# Text shown start

# Found fawn dead near feeder



## Stretch (May 22, 2004)

Went to check game cameras yesterday eve and had a fawn buck dead about 20 ft from the feeder. He had a gash in the stomach area just in front of the hind quarters, eyes gone and anal cavity eaten by buzzards. No other visible wounds. It was on a trail leading to a feeder just a few feet from a fence. My two guesses are he got hung on the top barb wire and ripped open his stomach or someone from an elevated position grazed him with an arrow and he wound up at my feeder.

Had been seeing him and his mom on camera nearly daily so if arrow got him on another place he followed the doe over and just laid down and died?


----------



## dirtfish (Aug 28, 2012)

Could have been attacked by a buck that was trying to chase him away from the doe.


----------



## Stretch (May 22, 2004)

Possible, couldn't find any visible wounds other than the gut ripped open? Possible he was gored in the stomach and buzzards opened him on up. Do have about 8 bucks on camera at that feeder and several are good mature shooters.


----------



## mudcatz71 (Jun 8, 2006)

would hope nobody would of slug a arrow at him. The stomach is the second place buzzards go so you never know if it was a wound or not.


----------



## BIGCAT Texas (Jan 29, 2009)

# Text shown end
# Information provided start

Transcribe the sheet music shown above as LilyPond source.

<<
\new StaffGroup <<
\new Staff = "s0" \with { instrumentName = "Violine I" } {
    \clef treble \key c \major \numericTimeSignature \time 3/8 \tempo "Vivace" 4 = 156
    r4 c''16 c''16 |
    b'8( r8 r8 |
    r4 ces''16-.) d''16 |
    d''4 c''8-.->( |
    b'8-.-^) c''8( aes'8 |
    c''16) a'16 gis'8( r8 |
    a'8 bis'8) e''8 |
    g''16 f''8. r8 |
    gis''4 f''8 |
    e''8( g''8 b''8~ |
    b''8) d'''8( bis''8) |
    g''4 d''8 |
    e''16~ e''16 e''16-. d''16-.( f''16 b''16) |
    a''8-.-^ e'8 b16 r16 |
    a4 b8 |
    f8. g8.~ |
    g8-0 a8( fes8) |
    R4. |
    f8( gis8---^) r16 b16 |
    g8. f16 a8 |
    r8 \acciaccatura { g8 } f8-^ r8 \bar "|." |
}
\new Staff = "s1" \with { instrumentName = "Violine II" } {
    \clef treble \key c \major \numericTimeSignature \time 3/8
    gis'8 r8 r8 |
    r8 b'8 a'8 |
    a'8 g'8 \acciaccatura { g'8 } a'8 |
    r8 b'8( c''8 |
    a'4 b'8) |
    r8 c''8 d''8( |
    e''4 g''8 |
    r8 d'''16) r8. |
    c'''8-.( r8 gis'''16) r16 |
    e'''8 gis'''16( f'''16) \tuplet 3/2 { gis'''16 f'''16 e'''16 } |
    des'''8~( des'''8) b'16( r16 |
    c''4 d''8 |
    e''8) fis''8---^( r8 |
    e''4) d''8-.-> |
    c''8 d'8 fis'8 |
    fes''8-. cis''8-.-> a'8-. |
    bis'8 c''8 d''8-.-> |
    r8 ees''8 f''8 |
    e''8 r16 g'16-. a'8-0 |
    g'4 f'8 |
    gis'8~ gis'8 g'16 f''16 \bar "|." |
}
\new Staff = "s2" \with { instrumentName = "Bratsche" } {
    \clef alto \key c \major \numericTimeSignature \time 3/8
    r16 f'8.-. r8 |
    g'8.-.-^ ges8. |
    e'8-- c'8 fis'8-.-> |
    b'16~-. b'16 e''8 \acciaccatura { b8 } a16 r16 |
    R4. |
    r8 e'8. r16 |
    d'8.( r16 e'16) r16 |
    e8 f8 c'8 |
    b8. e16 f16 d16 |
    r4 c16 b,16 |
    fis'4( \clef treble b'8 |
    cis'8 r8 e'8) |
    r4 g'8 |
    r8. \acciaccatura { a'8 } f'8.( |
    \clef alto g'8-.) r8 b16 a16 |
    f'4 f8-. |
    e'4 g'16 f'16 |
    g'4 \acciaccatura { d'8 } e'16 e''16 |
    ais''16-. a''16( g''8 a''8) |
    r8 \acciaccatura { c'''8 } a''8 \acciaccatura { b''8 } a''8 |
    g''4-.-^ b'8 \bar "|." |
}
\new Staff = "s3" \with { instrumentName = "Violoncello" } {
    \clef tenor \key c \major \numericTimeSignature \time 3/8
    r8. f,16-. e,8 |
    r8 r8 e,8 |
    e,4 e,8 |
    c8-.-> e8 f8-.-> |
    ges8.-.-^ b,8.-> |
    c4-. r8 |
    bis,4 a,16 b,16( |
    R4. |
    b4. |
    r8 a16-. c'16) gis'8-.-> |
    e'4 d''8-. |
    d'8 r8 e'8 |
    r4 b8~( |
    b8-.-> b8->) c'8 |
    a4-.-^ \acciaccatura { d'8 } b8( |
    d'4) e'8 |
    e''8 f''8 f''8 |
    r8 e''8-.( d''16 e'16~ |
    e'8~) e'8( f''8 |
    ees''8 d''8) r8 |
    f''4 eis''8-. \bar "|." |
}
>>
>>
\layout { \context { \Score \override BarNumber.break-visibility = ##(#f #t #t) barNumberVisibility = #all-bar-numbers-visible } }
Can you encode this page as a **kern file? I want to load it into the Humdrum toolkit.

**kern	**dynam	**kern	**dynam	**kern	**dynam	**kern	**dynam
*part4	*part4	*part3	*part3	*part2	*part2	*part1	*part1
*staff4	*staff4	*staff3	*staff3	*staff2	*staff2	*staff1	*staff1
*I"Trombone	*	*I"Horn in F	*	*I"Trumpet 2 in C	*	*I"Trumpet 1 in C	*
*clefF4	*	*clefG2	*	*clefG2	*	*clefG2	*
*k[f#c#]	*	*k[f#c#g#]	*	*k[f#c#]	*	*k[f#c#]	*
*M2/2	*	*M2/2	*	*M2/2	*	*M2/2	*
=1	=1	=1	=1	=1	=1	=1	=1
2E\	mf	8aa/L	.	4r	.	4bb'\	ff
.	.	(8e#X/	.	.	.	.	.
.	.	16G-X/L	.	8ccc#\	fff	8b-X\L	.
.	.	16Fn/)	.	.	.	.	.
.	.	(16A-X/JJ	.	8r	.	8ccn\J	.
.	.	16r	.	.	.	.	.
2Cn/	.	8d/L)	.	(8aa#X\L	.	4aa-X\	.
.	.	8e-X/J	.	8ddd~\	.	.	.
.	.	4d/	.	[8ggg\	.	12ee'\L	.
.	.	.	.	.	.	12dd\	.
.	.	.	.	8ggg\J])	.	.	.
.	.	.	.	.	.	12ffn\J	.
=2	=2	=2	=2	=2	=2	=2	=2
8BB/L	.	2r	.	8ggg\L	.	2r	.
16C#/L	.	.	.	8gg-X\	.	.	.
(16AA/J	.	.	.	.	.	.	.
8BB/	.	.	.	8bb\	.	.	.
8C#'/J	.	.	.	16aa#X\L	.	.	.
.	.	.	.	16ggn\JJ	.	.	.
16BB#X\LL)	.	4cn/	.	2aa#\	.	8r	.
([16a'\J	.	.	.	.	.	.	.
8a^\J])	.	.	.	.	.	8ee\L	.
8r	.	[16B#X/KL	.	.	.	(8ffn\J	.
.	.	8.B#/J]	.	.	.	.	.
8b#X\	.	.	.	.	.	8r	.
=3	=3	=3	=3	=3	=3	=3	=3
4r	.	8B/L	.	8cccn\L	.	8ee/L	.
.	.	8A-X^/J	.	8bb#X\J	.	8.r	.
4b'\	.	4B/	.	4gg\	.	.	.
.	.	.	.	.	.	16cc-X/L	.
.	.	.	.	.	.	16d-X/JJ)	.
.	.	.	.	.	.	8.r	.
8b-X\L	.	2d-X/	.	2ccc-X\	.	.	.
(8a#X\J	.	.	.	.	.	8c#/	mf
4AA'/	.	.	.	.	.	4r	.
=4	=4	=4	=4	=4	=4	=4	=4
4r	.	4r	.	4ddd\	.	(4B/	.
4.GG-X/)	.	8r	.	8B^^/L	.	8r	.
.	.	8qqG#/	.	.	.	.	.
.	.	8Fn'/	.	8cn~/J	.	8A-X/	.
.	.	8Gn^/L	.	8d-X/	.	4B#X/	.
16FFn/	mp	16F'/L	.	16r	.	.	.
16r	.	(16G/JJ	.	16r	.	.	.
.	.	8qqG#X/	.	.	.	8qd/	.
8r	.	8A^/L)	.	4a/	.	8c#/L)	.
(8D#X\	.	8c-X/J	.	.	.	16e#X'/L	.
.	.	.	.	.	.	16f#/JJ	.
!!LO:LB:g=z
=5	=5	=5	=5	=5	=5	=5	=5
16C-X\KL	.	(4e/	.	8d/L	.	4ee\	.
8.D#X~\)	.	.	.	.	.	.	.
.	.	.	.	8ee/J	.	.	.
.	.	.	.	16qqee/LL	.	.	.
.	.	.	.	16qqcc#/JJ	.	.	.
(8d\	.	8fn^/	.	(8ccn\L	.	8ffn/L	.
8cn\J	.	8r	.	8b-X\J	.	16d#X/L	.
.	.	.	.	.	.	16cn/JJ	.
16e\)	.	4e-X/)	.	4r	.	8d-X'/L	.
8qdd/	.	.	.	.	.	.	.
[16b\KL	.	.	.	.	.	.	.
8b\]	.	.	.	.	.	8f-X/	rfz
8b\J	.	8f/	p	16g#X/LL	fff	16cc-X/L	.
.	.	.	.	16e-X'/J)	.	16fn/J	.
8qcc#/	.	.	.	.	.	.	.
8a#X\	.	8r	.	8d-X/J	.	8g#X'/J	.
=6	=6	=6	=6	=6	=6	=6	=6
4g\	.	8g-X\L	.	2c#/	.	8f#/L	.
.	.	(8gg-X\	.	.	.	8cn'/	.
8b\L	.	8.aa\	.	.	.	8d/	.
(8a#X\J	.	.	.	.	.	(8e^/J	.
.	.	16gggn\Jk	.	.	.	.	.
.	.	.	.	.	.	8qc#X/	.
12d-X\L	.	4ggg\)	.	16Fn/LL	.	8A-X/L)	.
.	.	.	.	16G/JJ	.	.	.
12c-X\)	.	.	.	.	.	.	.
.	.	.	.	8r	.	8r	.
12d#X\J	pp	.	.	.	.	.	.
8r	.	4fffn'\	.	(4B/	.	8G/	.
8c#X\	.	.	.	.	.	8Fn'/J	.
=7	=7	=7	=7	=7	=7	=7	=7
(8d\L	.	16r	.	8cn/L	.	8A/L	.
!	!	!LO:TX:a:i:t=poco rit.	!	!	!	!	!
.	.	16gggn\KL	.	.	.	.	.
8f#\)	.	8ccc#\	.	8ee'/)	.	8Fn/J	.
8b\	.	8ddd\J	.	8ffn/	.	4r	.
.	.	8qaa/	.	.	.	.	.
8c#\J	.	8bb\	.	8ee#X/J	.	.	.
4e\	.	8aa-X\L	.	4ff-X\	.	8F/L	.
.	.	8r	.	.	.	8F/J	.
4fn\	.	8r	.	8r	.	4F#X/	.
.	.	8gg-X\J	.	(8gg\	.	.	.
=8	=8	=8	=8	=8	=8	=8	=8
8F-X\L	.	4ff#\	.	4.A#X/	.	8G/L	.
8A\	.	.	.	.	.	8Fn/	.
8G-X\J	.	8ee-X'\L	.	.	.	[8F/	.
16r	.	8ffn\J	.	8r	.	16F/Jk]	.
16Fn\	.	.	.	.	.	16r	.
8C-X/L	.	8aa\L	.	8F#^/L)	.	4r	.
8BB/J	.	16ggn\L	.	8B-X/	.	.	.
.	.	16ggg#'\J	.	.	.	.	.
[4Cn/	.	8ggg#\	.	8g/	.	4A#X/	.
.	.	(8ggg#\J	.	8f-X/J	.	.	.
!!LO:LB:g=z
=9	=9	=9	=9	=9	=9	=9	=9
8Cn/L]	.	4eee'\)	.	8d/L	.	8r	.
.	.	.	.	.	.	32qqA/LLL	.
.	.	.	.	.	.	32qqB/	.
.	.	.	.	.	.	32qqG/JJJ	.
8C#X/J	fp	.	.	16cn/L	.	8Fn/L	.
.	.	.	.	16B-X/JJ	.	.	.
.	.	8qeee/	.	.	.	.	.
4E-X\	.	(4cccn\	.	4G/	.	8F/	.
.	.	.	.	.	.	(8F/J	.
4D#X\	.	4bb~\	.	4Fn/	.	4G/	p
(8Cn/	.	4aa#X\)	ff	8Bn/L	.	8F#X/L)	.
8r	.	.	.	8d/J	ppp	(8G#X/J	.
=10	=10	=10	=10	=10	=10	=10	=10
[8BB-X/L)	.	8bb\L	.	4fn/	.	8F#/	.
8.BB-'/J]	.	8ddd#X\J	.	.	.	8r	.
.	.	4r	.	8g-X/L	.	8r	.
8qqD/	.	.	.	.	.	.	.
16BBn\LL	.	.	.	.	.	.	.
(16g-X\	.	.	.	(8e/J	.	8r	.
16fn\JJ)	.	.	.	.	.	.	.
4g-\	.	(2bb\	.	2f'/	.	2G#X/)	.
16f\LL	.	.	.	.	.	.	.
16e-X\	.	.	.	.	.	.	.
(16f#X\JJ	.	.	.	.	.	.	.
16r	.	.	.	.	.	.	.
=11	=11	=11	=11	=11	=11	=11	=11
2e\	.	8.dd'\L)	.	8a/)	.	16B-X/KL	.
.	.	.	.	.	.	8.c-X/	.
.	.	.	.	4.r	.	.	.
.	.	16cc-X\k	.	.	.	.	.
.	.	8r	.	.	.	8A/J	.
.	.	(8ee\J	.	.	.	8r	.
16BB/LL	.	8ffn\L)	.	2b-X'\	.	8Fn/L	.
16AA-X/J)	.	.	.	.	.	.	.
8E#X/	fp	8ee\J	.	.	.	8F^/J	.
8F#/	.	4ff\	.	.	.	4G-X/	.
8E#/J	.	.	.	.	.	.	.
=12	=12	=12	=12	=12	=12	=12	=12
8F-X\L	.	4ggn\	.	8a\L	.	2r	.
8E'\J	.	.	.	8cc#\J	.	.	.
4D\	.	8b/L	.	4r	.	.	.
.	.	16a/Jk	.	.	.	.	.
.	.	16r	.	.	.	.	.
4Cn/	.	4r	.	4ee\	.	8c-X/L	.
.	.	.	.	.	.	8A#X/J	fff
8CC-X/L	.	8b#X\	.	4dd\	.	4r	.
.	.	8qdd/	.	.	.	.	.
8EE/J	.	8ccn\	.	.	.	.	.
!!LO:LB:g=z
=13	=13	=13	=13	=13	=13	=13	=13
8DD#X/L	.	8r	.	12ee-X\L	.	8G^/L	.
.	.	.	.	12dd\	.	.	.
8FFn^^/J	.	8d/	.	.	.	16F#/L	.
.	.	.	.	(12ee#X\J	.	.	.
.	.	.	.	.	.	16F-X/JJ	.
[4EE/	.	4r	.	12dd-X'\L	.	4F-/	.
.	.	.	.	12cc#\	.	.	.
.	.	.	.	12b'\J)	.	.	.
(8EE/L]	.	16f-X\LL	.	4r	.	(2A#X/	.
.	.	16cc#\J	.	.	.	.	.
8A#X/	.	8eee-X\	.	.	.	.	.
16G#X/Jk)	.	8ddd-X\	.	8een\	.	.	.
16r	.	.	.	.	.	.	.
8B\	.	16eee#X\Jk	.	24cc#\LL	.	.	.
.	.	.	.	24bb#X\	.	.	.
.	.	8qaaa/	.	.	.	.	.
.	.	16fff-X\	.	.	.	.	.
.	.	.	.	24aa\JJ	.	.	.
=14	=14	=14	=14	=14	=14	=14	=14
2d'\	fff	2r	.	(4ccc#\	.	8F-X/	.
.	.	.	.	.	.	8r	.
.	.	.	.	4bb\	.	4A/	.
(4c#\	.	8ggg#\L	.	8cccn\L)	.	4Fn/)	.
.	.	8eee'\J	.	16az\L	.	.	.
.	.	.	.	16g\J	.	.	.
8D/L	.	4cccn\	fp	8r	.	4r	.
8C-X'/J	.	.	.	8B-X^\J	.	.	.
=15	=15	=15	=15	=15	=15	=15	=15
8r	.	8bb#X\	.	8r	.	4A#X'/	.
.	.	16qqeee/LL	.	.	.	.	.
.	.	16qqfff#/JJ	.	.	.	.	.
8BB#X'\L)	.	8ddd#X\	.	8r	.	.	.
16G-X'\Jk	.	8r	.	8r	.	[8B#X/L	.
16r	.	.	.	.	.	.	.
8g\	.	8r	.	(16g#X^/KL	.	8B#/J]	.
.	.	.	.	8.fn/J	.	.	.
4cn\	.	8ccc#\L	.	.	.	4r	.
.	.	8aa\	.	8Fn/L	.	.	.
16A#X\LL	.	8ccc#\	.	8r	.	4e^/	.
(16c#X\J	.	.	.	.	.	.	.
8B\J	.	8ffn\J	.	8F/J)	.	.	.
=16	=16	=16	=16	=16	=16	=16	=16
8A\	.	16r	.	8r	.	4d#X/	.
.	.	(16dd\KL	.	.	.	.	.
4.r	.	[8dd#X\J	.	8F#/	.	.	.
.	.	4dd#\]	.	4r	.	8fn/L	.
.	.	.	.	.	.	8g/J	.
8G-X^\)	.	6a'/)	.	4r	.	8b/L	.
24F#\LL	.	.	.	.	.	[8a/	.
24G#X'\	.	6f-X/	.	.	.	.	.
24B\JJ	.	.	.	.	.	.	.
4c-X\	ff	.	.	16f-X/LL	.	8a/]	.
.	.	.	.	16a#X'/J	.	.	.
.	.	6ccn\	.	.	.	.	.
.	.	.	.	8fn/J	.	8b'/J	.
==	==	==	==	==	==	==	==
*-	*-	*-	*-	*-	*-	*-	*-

# Information provided end

=== Work to complete ===
a: Answer these questions using the forum thread about the dead fawn.
(i) About how far from the feeder was the fawn found?
(ii) What does dirtfish suggest could have attacked the fawn, and why?
(iii) According to mudcatz71, what is the second place buzzards go?
b: Carry on the forum thread about the dead fawn from the point where it stops.

=== Per-task outputs ===
a:
(i) About 20 feet.
(ii) A buck that was trying to chase him away from the doe.
(iii) The stomach.

b:
coyotes will kill a deer by eating out there axxhole. Then leaving there to rot for buzzards. We have seen it on game cam, axis, deer, fallow......one time it was only 1 coyote doing it. Not even the pack.


----------



## roundman (May 21, 2004)

BIGCAT Texas said:


> coyotes will kill a deer by eating out there axxhole. Then leaving there to rot for buzzards. We have seen it on game cam, axis, deer, fallow......one time it was only 1 coyote doing it. Not even the pack.


 1st place on cows too, had a cow die once out in the pasture and made a double trap set knowing they would start there and sure enough got 1


----------



## Flight Cancelled (Jul 7, 2010)

do you have a bad hog problem?


----------



## Stretch (May 22, 2004)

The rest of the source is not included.